#### Source extract
※ ※ ※
Hi Yasumasa-san,

On Wed, Dec 22, 2010 at 05:58:34PM +0900, Yasumasa OZAKI wrote:
> Hi Dejan,
>
> I'm sorry I'm late.

NP.

> I took your advice, and corrected a plug-in, so it's sent.
>
> By the way, Holger made a similar plug-in, but how should I do?

Yes, Holger's plugin looks good to me. Your plugin uses ssh
explicitely whereas the other one relies on whatever protocol is
setup for libvirt (which can also be ssh, of course). There's
also the dump function in your plugin. I think that it would be
best if you implement that parameter for the Holger's plugin.

Cheers,

Dejan

> Best regards,
> Yasumasa OZAKI
>
> (2010/09/30 19:38), Yasumasa OZAKI wrote:
>> Hi Dejan,
>>
>> Thank you for reply.
>>
>> I correct it based on your opinion because I think that your opinion is
>> correct. wait a little, please.
※ ※ ※
#### Questions to answer
1. Answer these questions about the email thread:
(a) On what date did Yasumasa OZAKI write the message that Dejan quotes at the top?
(b) What protocol does Dejan say Yasumasa's plugin uses explicitly?
(c) Which function does Dejan mention is present in Yasumasa's plugin?
2. Rewrite the part of the email thread that opens with the words containing "Yes, Holger's plugin" and closes with "the Holger's plugin.", substituting "SSH" for "ssh" throughout.
The records are taken from a separate source and are unrelated to the email thread.

#### Data extract
※ ※ ※
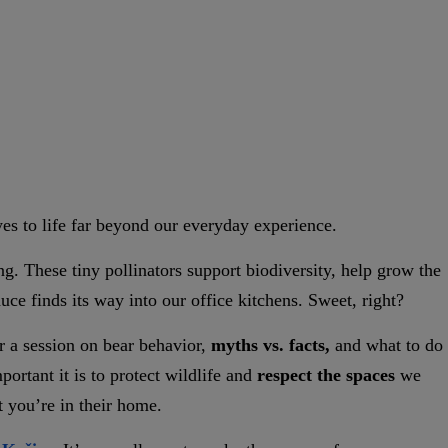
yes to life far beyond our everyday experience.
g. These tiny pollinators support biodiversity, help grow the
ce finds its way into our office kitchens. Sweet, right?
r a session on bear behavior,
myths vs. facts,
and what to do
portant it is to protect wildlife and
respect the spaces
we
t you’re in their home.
※ ※ ※
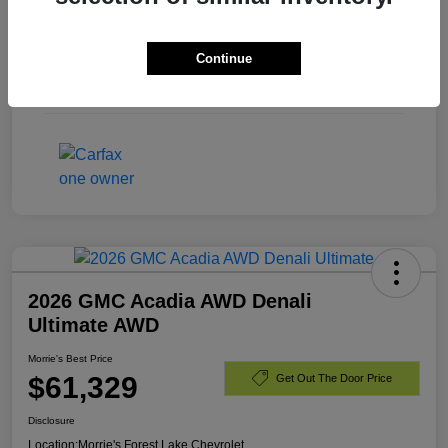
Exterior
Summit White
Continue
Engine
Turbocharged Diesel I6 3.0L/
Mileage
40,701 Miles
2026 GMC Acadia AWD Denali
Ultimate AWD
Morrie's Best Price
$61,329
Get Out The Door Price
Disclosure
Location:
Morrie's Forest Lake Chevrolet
※ ※ ※
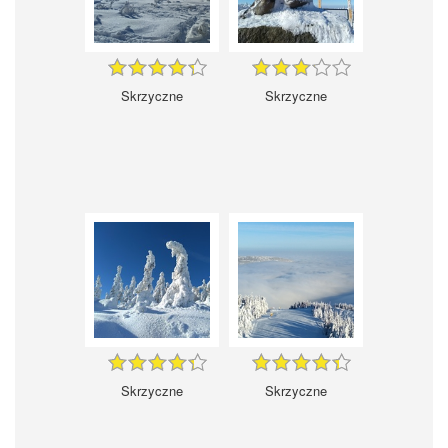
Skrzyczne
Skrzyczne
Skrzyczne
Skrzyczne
※ ※ ※
#### Solutions to the problems
1.
(a) Wed, Dec 22, 2010
(b) ssh
(c) The dump function

2.
Yes, Holger's plugin looks good to me. Your plugin uses SSH
explicitely whereas the other one relies on whatever protocol is
setup for libvirt (which can also be SSH, of course). There's
also the dump function in your plugin. I think that it would be
best if you implement that parameter for the Holger's plugin.